UNASSIGNED: For all of the tested variants the distributions of alleles and genotypes were not statistically significantly different between OTCS patients and the control group. There were also no statistically significant differences in relation to gender of the tested subjects.
UNASSIGNED: Despite multiple confirmatory studies on TGFB1 and RELN association with OTSC development in some populations, no significant association between the studied variants and OTSC was found in Polish patients. Our results indicate the presence of inter-population differences in OTSC susceptibility factors and confirm the large genetic heterogeneity of this disorder.

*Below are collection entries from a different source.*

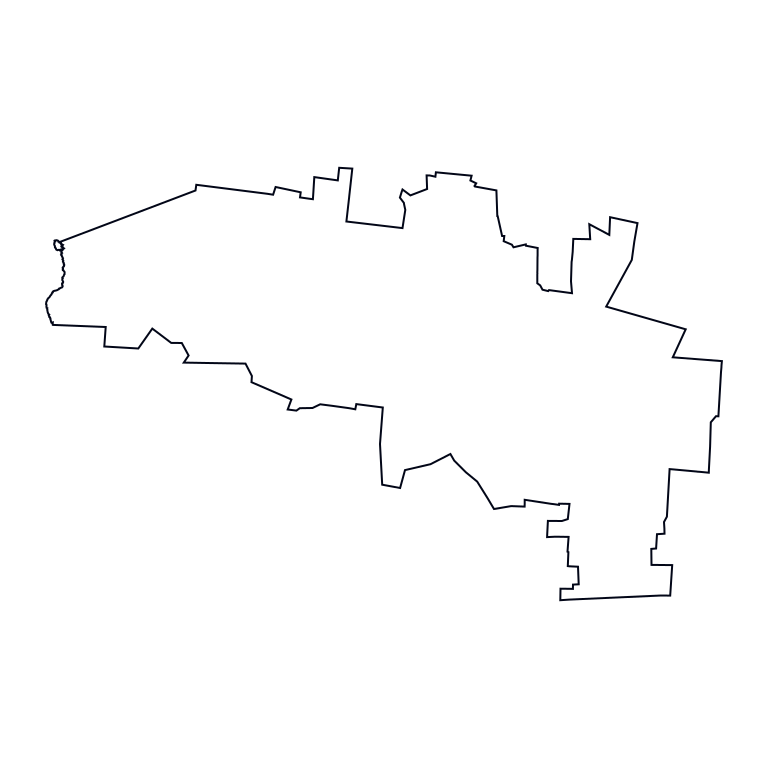 the district of Hecelchakán, Campeche, Mexico
{"feature_id": "50627088B80471800868115", "entity_name": "Hecelchakán", "entity_type": "district", "adm_level": 2, "iso_a3": "MEX", "parent_name": "Mexico", "parent_adm1": "Campeche", "projection": "robinson", "projection_center": [-90.315, 20.094], "detail": "fine", "context": "isolated", "style": "outline", "palette": "ink", "viewbox_px": 768, "rotation_deg": 0, "n_neighbors": 0, "source": "geoboundaries", "source_scale": "gbopen_adm2", "svg_char_len": 5594}
<svg xmlns="http://www.w3.org/2000/svg" viewBox="0 0 768 768"><path d="M60.0,241.9L60.4,242.0L60.8,242.0L60.8,242.3L61.2,243.3L61.4,243.7L61.5,244.1L61.9,244.5L62.2,244.5L62.5,244.7L62.9,244.9L62.7,245.1L62.6,245.6L62.4,246.1L62.4,246.6L63.0,247.5L63.3,248.0L64.0,248.4L63.9,248.5L63.6,248.5L63.3,248.8L63.1,249.2L62.7,249.6L62.5,250.2L62.1,250.5L61.6,250.9L61.2,251.4L61.5,252.1L61.8,252.6L62.0,252.9L61.8,253.0L61.5,253.0L61.3,253.1L61.3,253.4L61.6,253.9L61.5,254.3L61.6,254.7L61.5,254.9L61.2,255.0L61.3,255.2L61.7,255.4L61.8,255.6L61.8,255.8L61.9,256.0L61.9,256.3L62.1,256.5L62.2,256.8L62.5,257.2L62.5,257.6L62.9,258.1L62.7,258.3L62.8,258.6L62.9,259.0L62.8,259.4L62.6,259.4L62.5,259.5L62.7,259.8L63.1,260.4L63.3,260.6L63.2,261.0L63.2,261.3L62.9,261.6L62.9,261.8L63.4,262.4L63.7,262.7L63.7,263.0L63.7,263.3L63.6,263.5L63.7,263.8L63.9,264.0L64.1,264.1L64.2,264.4L64.2,264.5L64.2,264.8L64.0,265.0L64.2,265.3L64.1,265.6L63.9,265.8L63.7,266.2L63.8,266.5L63.3,266.9L63.0,267.1L62.6,267.9L63.0,268.5L63.0,268.9L62.8,269.6L62.7,269.8L62.8,270.1L63.2,270.2L63.5,270.4L63.6,270.8L64.5,271.8L64.6,272.3L64.6,272.9L64.5,273.3L64.5,273.5L64.6,274.1L64.3,274.5L63.9,275.1L63.7,275.9L63.5,276.4L63.1,276.8L62.6,277.1L62.3,277.5L62.3,278.1L62.7,278.6L62.4,279.0L62.3,279.4L62.3,280.1L62.8,281.0L63.0,281.5L63.2,281.9L63.1,282.3L62.9,282.9L62.5,283.0L62.1,283.3L62.0,283.8L62.1,284.4L62.1,284.8L62.4,285.1L62.3,285.6L62.6,285.9L62.6,286.6L62.0,287.4L61.4,287.6L60.8,287.8L60.0,288.3L59.8,288.3L59.1,288.6L59.1,288.9L58.9,289.2L57.9,289.7L57.0,290.2L56.0,290.5L54.6,290.8L54.4,290.8L53.4,291.2L53.0,291.5L52.6,292.1L52.7,292.4L52.3,292.5L52.2,292.7L52.0,293.2L51.8,293.4L51.7,293.8L51.5,294.4L51.2,294.8L50.9,295.0L50.5,295.5L50.3,295.8L50.1,296.0L49.8,296.7L49.7,296.8L49.1,297.5L48.8,297.8L48.2,298.2L48.0,298.7L47.5,299.2L47.4,299.5L47.2,299.9L47.2,300.1L47.2,300.3L47.0,300.8L46.8,301.0L46.7,301.2L46.5,301.4L46.4,301.6L46.2,302.9L46.1,303.5L46.1,304.1L46.3,304.4L46.2,304.5L46.4,304.8L46.4,305.0L46.5,305.4L46.5,306.1L46.4,306.3L46.5,306.7L46.5,307.2L46.6,307.8L46.8,307.9L47.0,308.0L46.9,308.1L47.2,308.4L47.3,309.0L47.2,309.5L47.4,309.8L47.3,310.2L47.4,310.8L47.5,311.0L47.6,311.6L47.7,312.3L48.0,312.9L48.1,313.4L48.3,313.6L48.5,313.8L48.5,314.0L48.6,314.4L49.0,314.6L48.8,314.8L48.7,315.2L49.0,315.9L49.2,316.1L49.3,316.3L49.2,316.9L49.4,317.1L49.7,317.1L49.8,317.2L50.0,317.4L50.0,317.6L50.2,317.8L50.3,318.2L50.2,318.5L50.3,318.9L50.5,319.0L50.5,319.3L50.5,319.6L50.6,319.9L50.9,320.9L51.1,321.9L51.4,322.5L51.5,322.8L51.8,322.9L52.0,322.8L52.0,322.6L52.2,322.8L52.3,322.8L52.5,322.8L52.6,322.6L52.8,322.5L52.8,322.9L52.6,323.2L52.5,323.3L52.6,323.5L52.7,323.9L52.7,324.5L52.7,324.8L52.8,324.9L105.7,327.0L104.3,346.5L138.3,348.5L152.3,328.6L171.2,342.9L181.8,343.0L188.6,355.5L183.8,362.6L207.2,363.0L245.5,363.6L251.9,376.0L251.5,382.2L291.4,399.5L287.7,409.5L296.4,410.6L299.8,408.2L312.5,408.0L320.2,404.3L332.0,405.8L347.9,408.0L349.9,408.3L355.3,409.3L356.3,404.1L382.8,407.5L380.0,444.0L382.2,484.7L400.1,488.0L405.0,470.1L430.5,464.2L450.4,454.0L454.2,460.6L465.9,472.3L477.2,481.6L487.7,498.4L494.0,509.0L511.2,506.1L524.6,506.6L524.7,503.8L524.7,499.8L550.9,503.8L554.2,504.2L559.0,504.9L559.1,503.7L559.7,503.7L569.5,503.9L567.8,519.1L561.9,521.0L547.9,520.9L547.2,534.5L547.1,537.1L555.3,536.7L568.6,536.9L567.5,551.7L568.4,552.1L567.8,566.1L569.4,566.3L578.0,566.7L578.7,584.3L573.0,584.6L572.9,588.9L569.4,588.8L560.5,588.7L560.3,600.2L569.4,599.6L661.2,595.5L670.2,595.6L672.2,565.1L651.5,564.9L651.3,548.9L656.1,548.5L657.0,534.2L664.5,533.7L664.4,528.6L664.0,522.0L666.9,516.7L669.6,469.1L673.2,469.4L696.3,471.5L697.8,471.7L699.6,471.8L708.8,472.7L708.9,469.6L710.1,446.6L710.8,422.3L716.0,416.2L718.4,416.3L721.0,372.1L721.4,367.7L721.5,365.4L721.6,364.2L721.9,361.1L672.8,357.3L685.7,329.3L606.2,306.6L631.8,259.9L634.3,241.6L637.5,223.1L610.1,217.2L609.3,234.9L589.3,224.2L590.2,239.2L573.3,238.9L572.7,251.4L572.7,251.7L571.9,260.0L571.6,261.9L571.0,281.3L572.0,293.2L549.0,290.1L548.2,291.1L542.5,289.7L540.2,285.4L537.3,283.3L537.3,281.5L537.3,280.3L537.3,279.2L537.3,277.9L537.3,277.7L537.3,277.1L537.3,274.1L537.4,273.4L537.4,273.2L537.3,272.5L537.4,270.1L537.5,257.5L537.6,255.3L537.6,251.5L537.6,250.0L537.7,248.0L525.9,245.7L525.8,244.4L513.5,247.3L511.9,244.7L503.7,241.2L504.3,236.0L502.1,236.0L497.7,216.2L497.3,216.1L496.4,190.4L474.9,186.5L474.5,186.0L476.2,183.3L470.4,180.5L471.6,175.7L435.9,172.3L435.4,176.7L429.9,175.5L426.6,175.4L427.1,189.0L410.4,195.4L402.5,189.5L401.7,191.8L399.9,197.6L403.9,202.9L404.0,203.9L405.3,209.9L402.5,228.1L346.4,221.5L349.2,196.8L349.2,196.6L352.3,168.6L339.2,167.8L337.8,180.4L314.3,177.1L313.3,193.2L312.9,199.2L309.8,198.8L300.0,197.4L300.7,192.3L275.6,187.0L273.1,194.7L267.4,193.8L196.3,184.8L195.5,190.5L129.1,215.7L60.0,241.9ZM59.2,242.4L59.0,241.8L58.4,241.1L57.7,240.5L56.7,240.3L56.3,240.2L56.1,240.3L55.6,240.4L55.0,240.4L54.8,240.5L55.2,240.9L55.2,241.1L54.8,241.1L54.6,241.6L54.7,242.2L54.4,242.6L54.5,243.3L54.2,243.7L54.2,244.7L54.4,245.1L54.8,245.8L54.9,246.2L54.9,246.8L55.1,247.1L55.0,247.5L55.3,247.9L55.7,248.1L55.9,248.5L56.1,249.1L56.2,249.5L56.6,249.7L57.0,250.0L57.4,250.2L57.8,250.1L58.3,249.9L59.0,249.9L59.4,250.0L59.6,250.1L59.8,250.4L60.1,250.3L60.3,249.7L60.9,249.5L61.4,249.6L61.9,249.4L62.1,249.0L62.7,248.6L62.9,248.1L62.8,247.6L62.4,247.2L61.9,246.9L61.6,246.9L61.5,246.6L61.4,246.5L61.3,246.3L61.7,245.9L61.9,245.7L62.0,245.2L62.0,244.9L61.6,244.5L61.3,244.4L61.0,244.0L60.9,243.3L60.7,243.0L60.5,242.7L60.0,242.7L59.5,242.7L59.2,242.4Z" fill="none" stroke="#020617" stroke-width="2"/></svg>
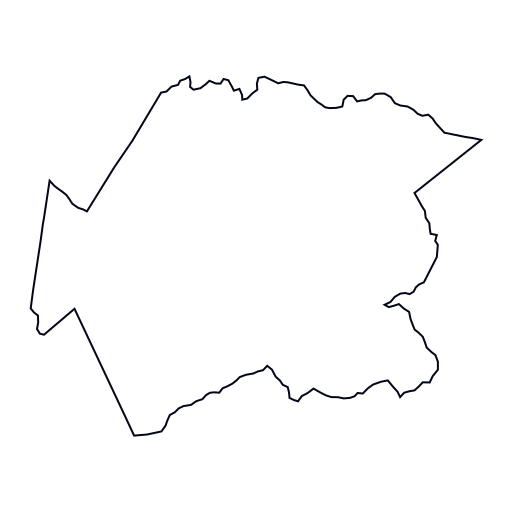 outline of São Sebastião do Passé, Bahia, Brazil
{"feature_id": "56859067B57148089527577", "entity_name": "São Sebastião do Passé", "entity_type": "district", "adm_level": 2, "iso_a3": "BRA", "parent_name": "Brazil", "parent_adm1": "Bahia", "projection": "robinson", "projection_center": [-38.471, -12.522], "detail": "fine", "context": "isolated", "style": "outline", "palette": "ink", "viewbox_px": 512, "rotation_deg": 0, "n_neighbors": 0, "source": "geoboundaries", "source_scale": "gbopen_adm2", "svg_char_len": 2410}
<svg xmlns="http://www.w3.org/2000/svg" viewBox="0 0 512 512"><path d="M40.6,241.0L33.2,289.5L30.7,308.4L34.0,312.5L37.9,315.5L38.2,322.4L37.0,329.1L39.9,333.7L44.0,334.7L74.5,308.8L124.5,415.0L134.1,435.6L147.2,434.5L161.5,431.4L165.6,425.5L167.2,420.9L169.8,415.0L174.8,412.3L178.7,408.4L183.4,406.1L191.0,404.9L196.2,401.2L202.4,399.2L206.0,395.1L209.9,392.8L214.0,392.3L219.2,392.7L222.7,388.2L227.4,386.3L232.6,383.5L236.7,380.2L239.7,377.1L245.9,374.8L253.3,373.5L258.0,371.4L263.0,370.2L267.2,365.8L272.0,369.7L275.6,376.6L279.8,380.4L282.8,384.8L287.7,387.1L289.0,392.3L289.5,397.9L293.8,400.0L298.0,401.3L301.8,396.1L307.7,393.0L313.5,388.6L320.7,392.7L325.8,395.3L331.3,397.1L338.0,397.2L343.7,398.4L349.8,397.9L354.5,396.3L357.6,393.0L362.8,393.5L368.0,388.2L373.2,384.5L381.2,381.7L387.8,380.4L392.9,386.6L397.6,391.8L400.1,397.1L404.2,392.7L409.6,391.2L414.5,390.4L418.7,386.6L422.8,382.3L429.7,382.5L432.6,376.3L437.9,369.7L437.9,361.7L435.4,355.1L431.6,352.2L426.7,347.6L425.0,342.5L422.8,336.8L418.3,332.4L414.7,329.7L412.9,325.3L410.5,318.9L409.1,311.9L403.9,308.6L398.9,304.1L393.7,305.8L388.8,307.1L384.6,304.8L390.4,302.0L394.7,296.9L400.3,293.6L405.2,293.0L409.6,294.1L413.6,291.7L415.8,287.4L419.0,284.5L423.9,282.3L436.8,257.1L437.4,250.2L437.8,244.8L435.2,240.9L436.8,235.0L430.6,233.8L429.8,228.9L429.3,223.2L425.7,217.8L424.9,210.9L422.1,206.6L418.7,200.5L414.5,193.0L481.3,139.9L473.0,138.1L465.1,136.9L444.4,132.7L440.2,128.1L435.8,123.3L432.7,118.6L428.3,114.7L422.3,115.8L417.7,113.8L413.2,109.6L407.5,106.5L400.3,105.5L394.9,103.2L390.7,97.1L384.6,93.6L379.7,93.6L375.2,94.1L370.9,97.9L365.7,100.2L361.6,100.4L357.1,101.4L353.1,96.1L347.5,95.9L343.7,99.7L342.3,106.5L336.2,107.9L329.5,108.1L325.1,107.3L321.7,104.7L317.5,102.0L313.8,98.5L310.6,95.4L307.7,90.5L304.0,85.4L298.0,84.6L292.2,83.3L287.7,82.3L283.2,82.0L278.2,83.3L271.9,80.2L264.5,76.7L258.4,77.9L256.9,83.6L257.3,89.7L252.2,93.5L247.3,98.5L242.3,99.7L242.1,95.1L239.4,88.9L233.9,90.7L231.9,86.6L228.3,80.2L223.6,79.0L220.5,83.6L215.9,83.5L209.4,80.8L205.6,84.3L200.4,88.2L193.5,89.7L190.1,86.9L190.5,82.0L189.4,76.4L185.1,79.0L180.2,80.7L178.0,84.9L171.5,86.6L166.5,91.5L161.1,92.6L132.5,140.5L129.6,144.8L114.4,167.1L86.9,211.4L83.1,209.4L78.1,207.8L72.3,203.7L69.2,198.9L66.3,194.9L62.4,191.8L58.3,188.9L54.4,185.9L49.6,180.7L43.8,219.1L42.9,224.0L40.6,241.0Z" fill="none" stroke="#020617" stroke-width="2"/></svg>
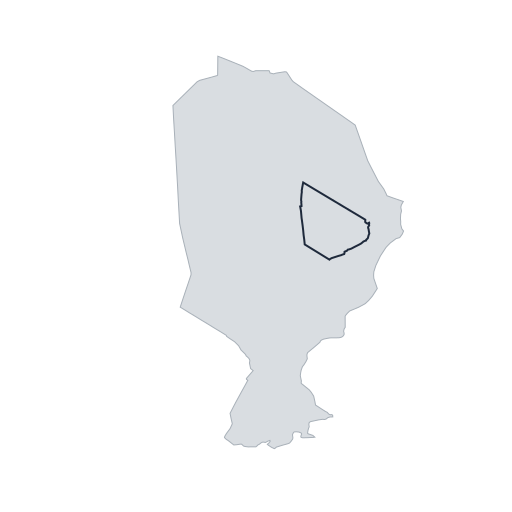 Tesker, Zinder, Niger (highlighted), rotated 301°
{"feature_id": "23599985B16015640173227", "entity_name": "Tesker", "entity_type": "district", "adm_level": 2, "iso_a3": "NER", "parent_name": "Niger", "parent_adm1": "Zinder", "projection": "robinson", "projection_center": [11.083, 15.833], "detail": "fine", "context": "in_parent", "style": "outline", "palette": "slate", "viewbox_px": 512, "rotation_deg": 301, "n_neighbors": 0, "source": "geoboundaries", "source_scale": "gbopen_adm2", "svg_char_len": 4128}
<svg xmlns="http://www.w3.org/2000/svg" viewBox="0 0 512 512"><g transform="rotate(301 256 256)"><path d="M378.6,354.2L374.6,354.3L372.4,355.0L369.5,357.5L366.3,358.5L362.4,360.6L359.9,362.4L357.6,363.7L354.4,367.0L353.4,369.6L350.2,370.1L345.8,369.7L343.0,367.1L336.4,364.4L332.2,363.4L330.2,363.0L320.2,362.6L309.6,363.6L304.2,364.9L303.2,365.1L300.1,366.7L297.5,368.5L290.6,376.7L281.5,376.4L276.1,375.5L271.5,374.2L265.0,370.4L257.1,364.6L254.0,363.8L251.3,363.4L250.3,363.4L240.8,369.2L239.0,369.1L236.7,369.8L235.3,371.2L234.2,371.9L233.0,372.0L231.5,371.7L230.1,370.8L228.6,369.2L224.7,362.8L223.9,361.6L222.3,359.7L219.5,356.7L217.6,355.4L216.4,355.0L215.0,355.2L207.4,352.7L199.8,350.0L198.1,350.3L196.9,350.9L194.3,352.9L191.1,353.2L187.2,353.1L185.0,352.8L181.5,353.5L179.2,354.3L176.2,355.6L172.2,359.3L171.0,359.8L170.1,360.4L168.7,370.5L167.6,373.6L165.6,377.6L161.6,381.4L158.9,383.8L158.8,386.9L158.6,392.0L158.5,395.5L158.7,397.8L158.2,398.9L158.0,399.9L158.1,401.4L158.8,402.1L159.1,403.1L158.9,403.8L157.6,404.7L156.2,402.4L154.4,400.8L152.4,400.1L151.1,398.9L150.4,397.3L147.8,394.1L141.9,387.8L141.3,387.7L140.3,387.4L138.6,388.2L137.5,389.2L136.8,389.6L135.7,389.7L132.9,390.5L130.6,391.5L130.5,392.4L131.5,397.1L131.0,399.7L130.0,398.5L126.8,393.7L124.5,390.1L124.1,389.3L123.8,388.1L124.0,387.6L124.9,387.2L127.0,386.7L127.4,386.3L127.5,385.4L127.2,383.5L126.1,381.1L124.9,379.4L124.2,379.1L123.0,379.1L121.6,379.3L119.1,381.3L117.9,381.7L115.3,381.5L113.0,381.1L111.6,380.1L107.4,376.1L102.7,371.9L100.8,371.3L100.3,370.9L100.0,367.6L100.2,363.8L100.4,362.7L102.4,363.4L104.4,363.6L105.1,362.9L103.5,361.6L101.1,360.2L100.2,358.0L99.6,357.3L98.5,356.6L97.3,356.2L96.0,355.6L95.2,355.0L93.8,354.7L92.4,354.2L90.3,350.8L88.3,347.5L87.1,344.8L86.7,343.3L87.3,340.6L86.7,339.5L84.4,336.8L82.6,334.3L83.1,330.3L83.5,327.1L83.5,325.0L83.8,323.8L84.1,322.5L85.4,322.1L88.6,322.1L94.9,322.7L99.9,322.1L100.2,321.9L103.8,318.4L107.8,314.8L113.7,314.4L120.1,314.0L125.1,313.8L132.4,313.5L138.4,313.3L145.2,313.0L145.4,311.3L145.9,310.9L146.5,310.9L151.6,311.8L156.3,312.6L156.7,309.4L160.9,305.5L163.2,304.6L163.8,303.9L164.6,302.6L165.1,300.5L165.3,299.0L166.2,297.8L166.8,295.5L167.7,291.6L170.1,287.4L171.5,281.8L171.7,276.4L172.0,272.2L172.7,271.4L172.8,264.0L172.8,256.6L172.9,250.4L172.9,242.6L173.0,235.8L173.0,228.4L173.1,221.8L173.1,217.4L177.9,216.3L182.8,215.2L190.0,213.6L197.9,211.9L206.4,210.0L208.3,208.9L214.8,202.5L217.7,199.7L223.5,193.9L228.0,189.5L233.7,183.9L239.7,178.3L244.5,173.8L252.0,168.7L263.3,161.0L274.6,153.4L285.9,145.7L297.2,138.0L308.4,130.3L319.7,122.6L330.9,114.9L342.2,107.3L353.5,110.2L364.2,113.0L375.0,115.8L377.6,117.3L383.3,122.8L390.7,129.8L391.0,129.9L391.4,129.9L398.4,125.8L407.6,120.4L410.0,134.9L411.9,147.4L412.1,155.4L412.2,157.5L413.0,158.9L414.7,160.3L421.6,171.8L420.1,173.8L421.2,177.3L423.0,178.9L428.7,185.7L429.4,187.1L429.1,188.2L425.2,196.2L424.6,198.2L423.8,208.5L423.3,215.7L422.6,225.7L421.8,237.6L421.1,247.7L420.2,261.0L419.3,273.6L413.6,280.5L403.4,292.8L395.2,302.7L391.0,309.4L382.9,322.5L379.3,330.9L376.5,335.3L375.1,337.2L376.3,343.4L378.6,354.2Z" fill="#d9dde1" stroke="#a8b0b8" stroke-width="1"/><path d="M321.2,268.3L320.9,268.6L317.7,271.4L311.9,275.6L310.1,277.1L306.2,280.2L302.2,283.3L298.5,286.0L294.9,288.9L291.0,291.8L290.7,320.8L291.3,320.9L291.8,321.2L293.1,321.9L295.5,324.0L298.5,326.6L300.6,328.6L301.8,329.4L303.1,330.6L304.2,330.3L305.2,329.7L305.9,330.1L307.2,331.2L308.7,331.4L309.5,332.3L311.4,333.9L314.4,335.7L318.5,338.3L320.7,339.6L322.6,340.3L323.7,340.6L325.1,341.6L326.0,342.4L326.7,342.1L328.7,342.7L329.9,342.4L331.5,341.9L333.7,341.5L334.9,340.4L336.7,338.9L336.8,338.8L337.0,338.7L337.6,337.9L338.5,337.2L340.6,337.2L341.2,336.6L342.4,336.2L342.8,335.8L342.4,335.5L341.7,335.3L341.3,335.1L341.1,334.5L341.2,332.4L342.0,331.7L342.7,331.4L343.4,331.0L343.3,258.6L342.4,258.9L340.3,259.7L338.1,260.5L337.0,261.0L336.0,261.3L334.3,262.4L332.6,263.1L330.8,264.0L329.8,264.5L328.6,265.1L327.1,265.9L325.8,267.0L325.2,267.2L323.0,268.8L322.2,269.3L321.2,268.3Z" fill="none" stroke="#1e293b" stroke-width="2"/></g></svg>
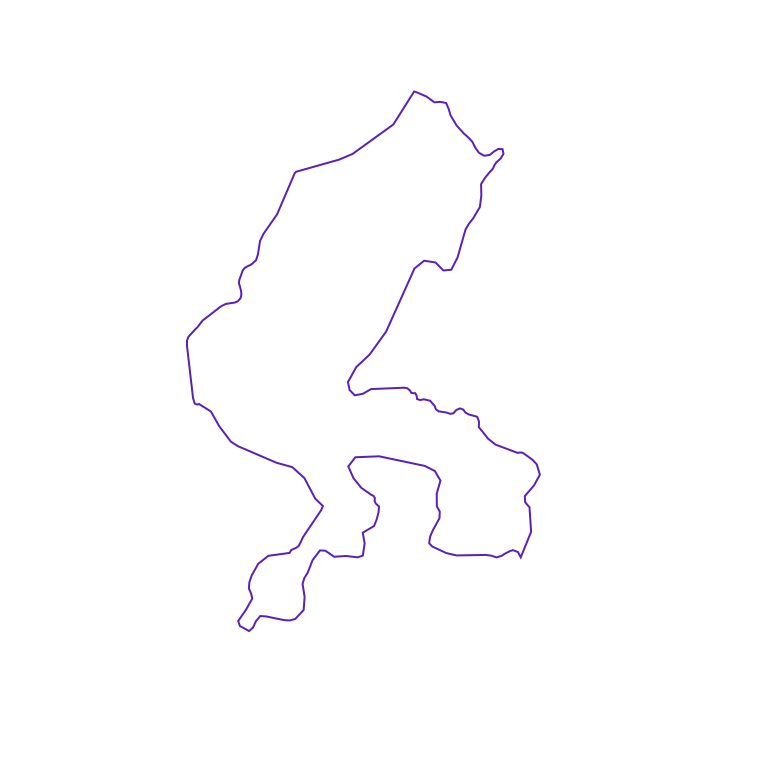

■从血液样品或口腔拭子中分离基因组DNA。TGFB1(rs1800472)和RELN(rs39335,rs39350,rs39374)的变异体在手术证实的OTSC患者(n=94)和对照组(n=198)中使用定制TaqManSNP基因分型测定和实时PCR进行基因分型。在统计分析中比较各组之间的等位基因和基因型频率,并计算具有95%置信区间的比值比以估计风险。
对于所有测试的变体,OTCS患者和对照组之间的等位基因和基因型分布在统计学上没有显着差异。在测试对象的性别方面也没有统计学上的显著差异。
■尽管在某些人群中对TGFB1和RELN与OTSC发展的关联进行了多次验证性研究,在波兰患者中,未发现所研究的变异与OTSC之间存在显著关联.我们的结果表明OTSC易感因素存在种群间差异,并证实了这种疾病的遗传异质性。